Of the 22 patients who qualified and consented, only two (both with Parkinson’s) couldn’t manage the technical requirements. For the others (10 with PD and 10 with PSP), the device proved able to quantify and time the movements well and to differentiate PSP from Parkinson’s. Most important was that managing the experimental hardware and software while avoiding falls or other complications was perfect.

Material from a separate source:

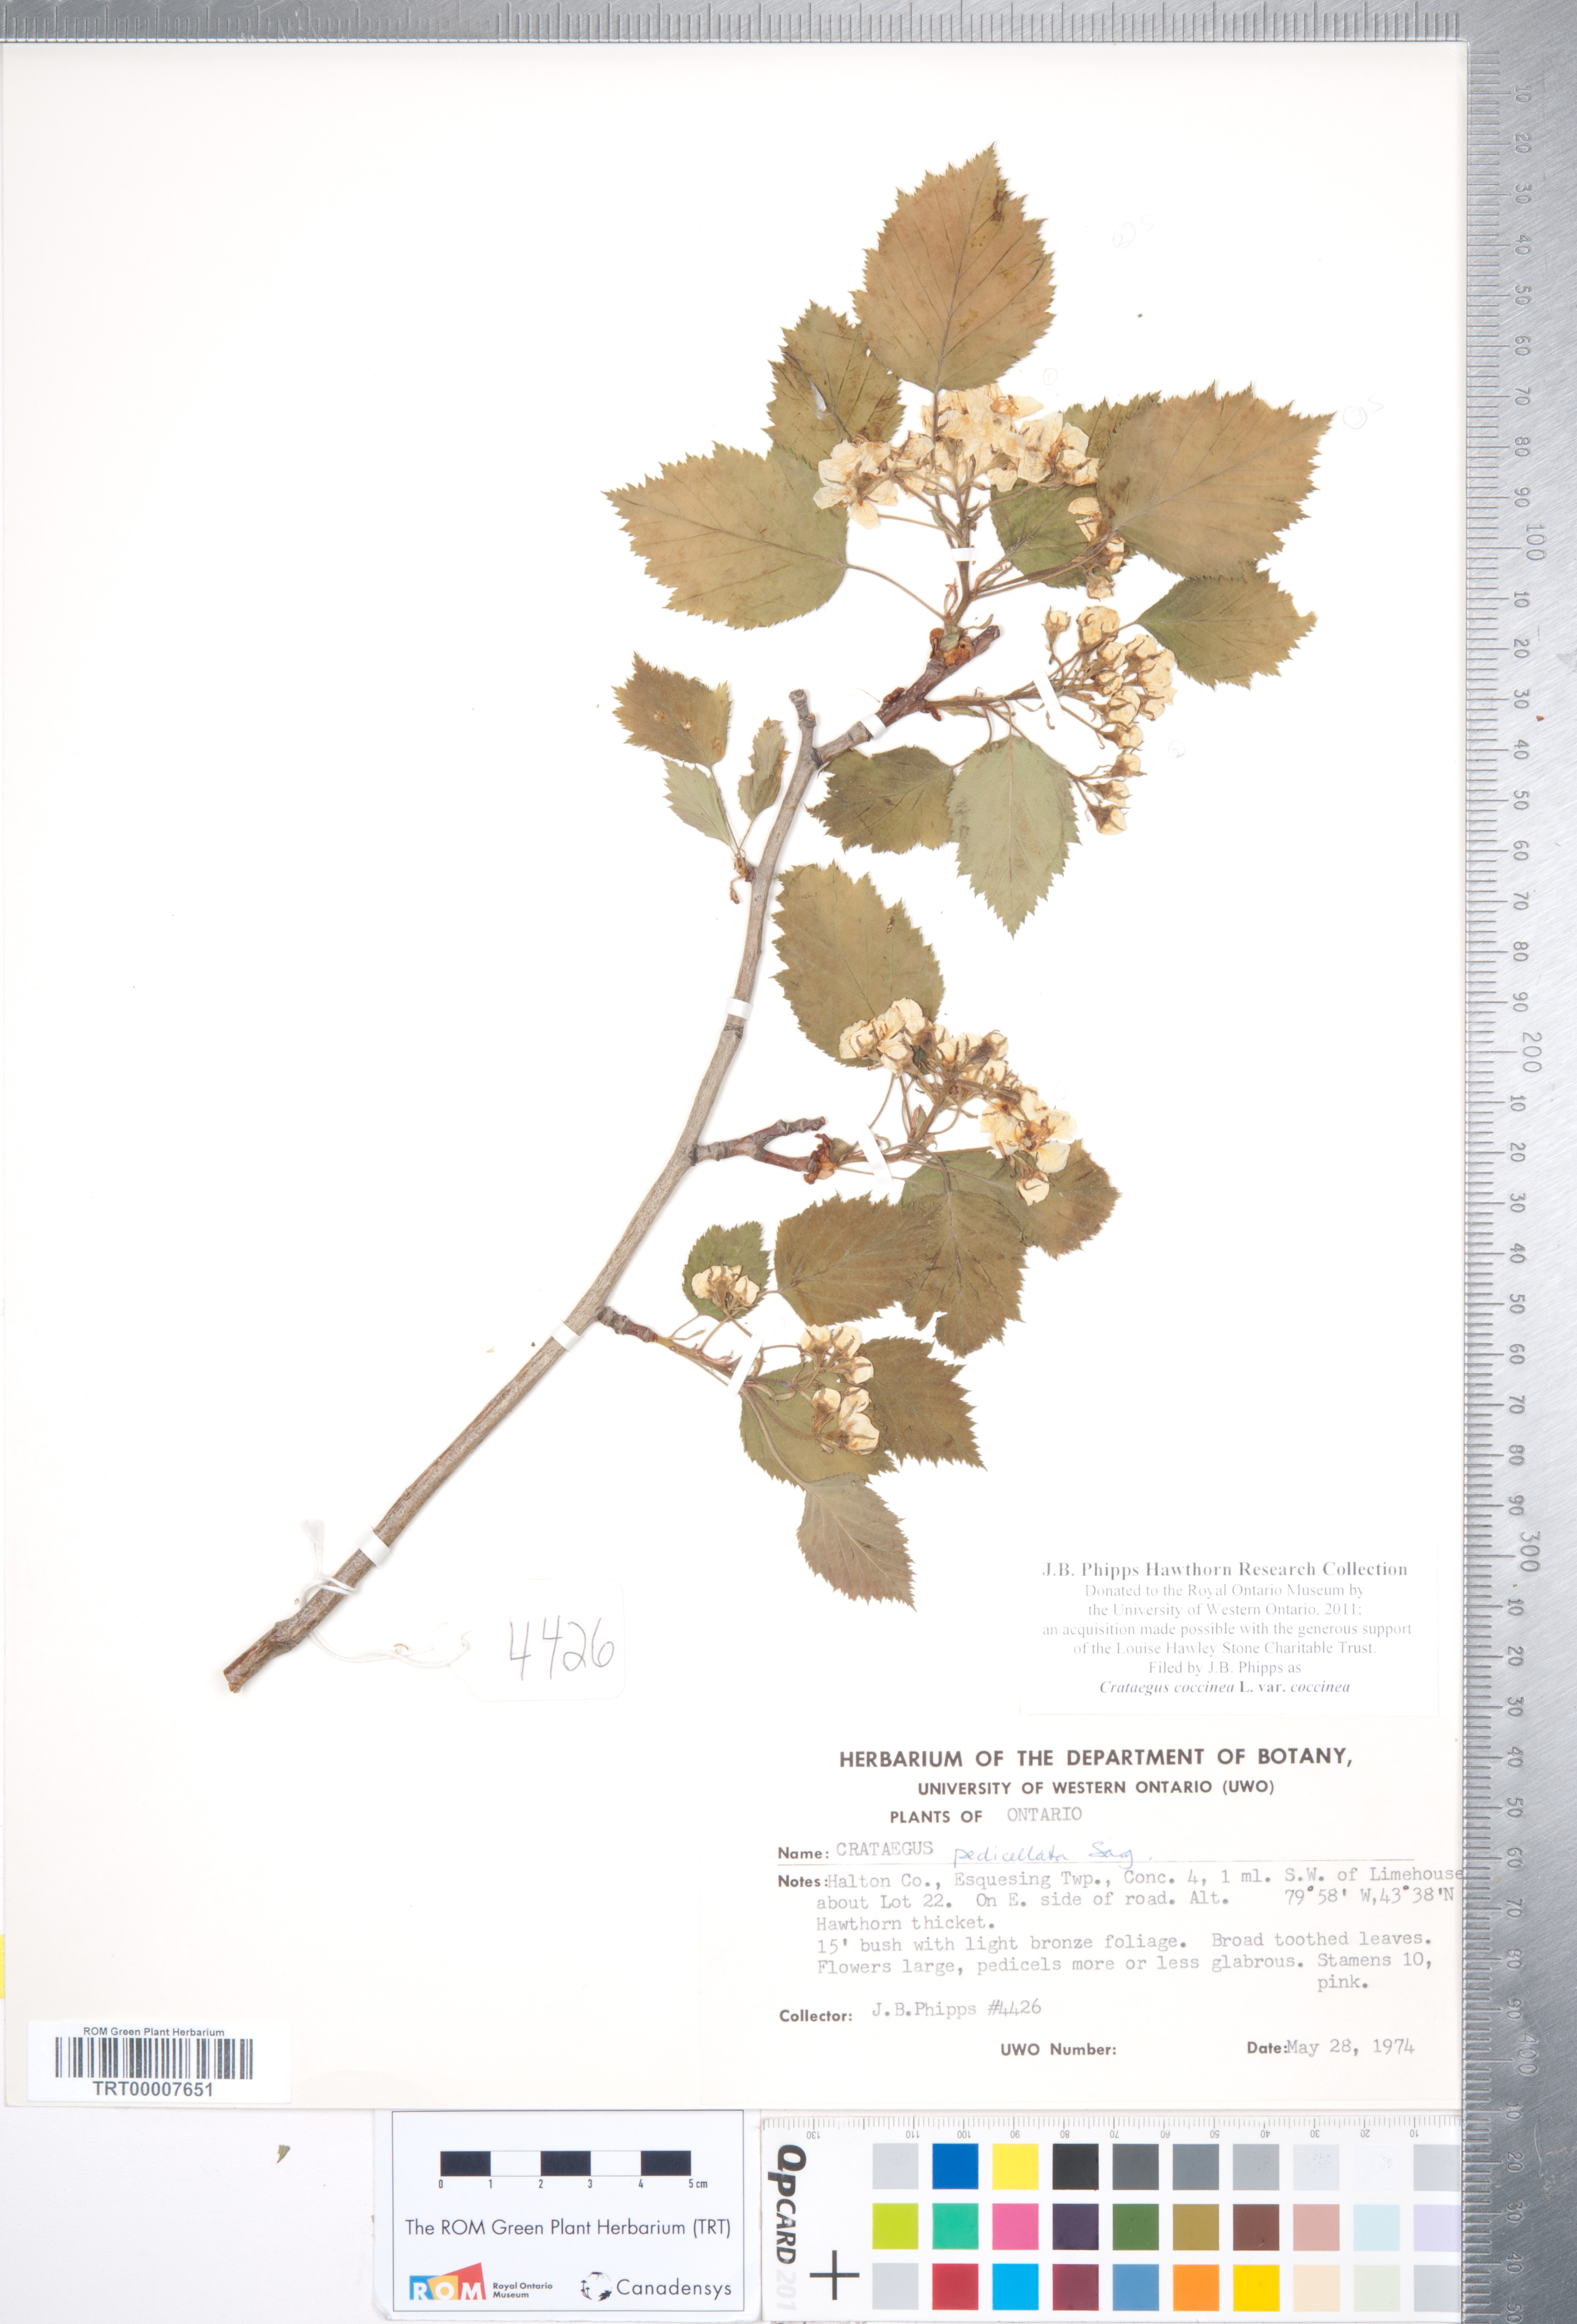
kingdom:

The next step will be to assess the device over a period of several months for its ability to track PSP progression. This should be successful because the Spearman correlation coefficients of the three gait measures with the modified PSP Rating Scale, were pretty good: 0.62, 0.64 and 0.84; and we know that the PSPRS tracks PSP progression well. (Correlation of 1.0 is perfect and 0 is random.)
Another reason to be optimistic about the device to track progression is that it’s already been accomplished, although with a more complex, six-electrode device implemented in a research lab.
A reason for caution is that not every patient in a drug study walks unassisted at home as safely as these 20 hand-picked participants, especially toward the end of a one-year trial period. Furthermore, using this device at home in routine clinical practice would involve patients at all levels of gait instability. But for people in remote areas or whose caregiver can’t afford to take time off from work for a clinic visit, this could be the ticket to research trial participation.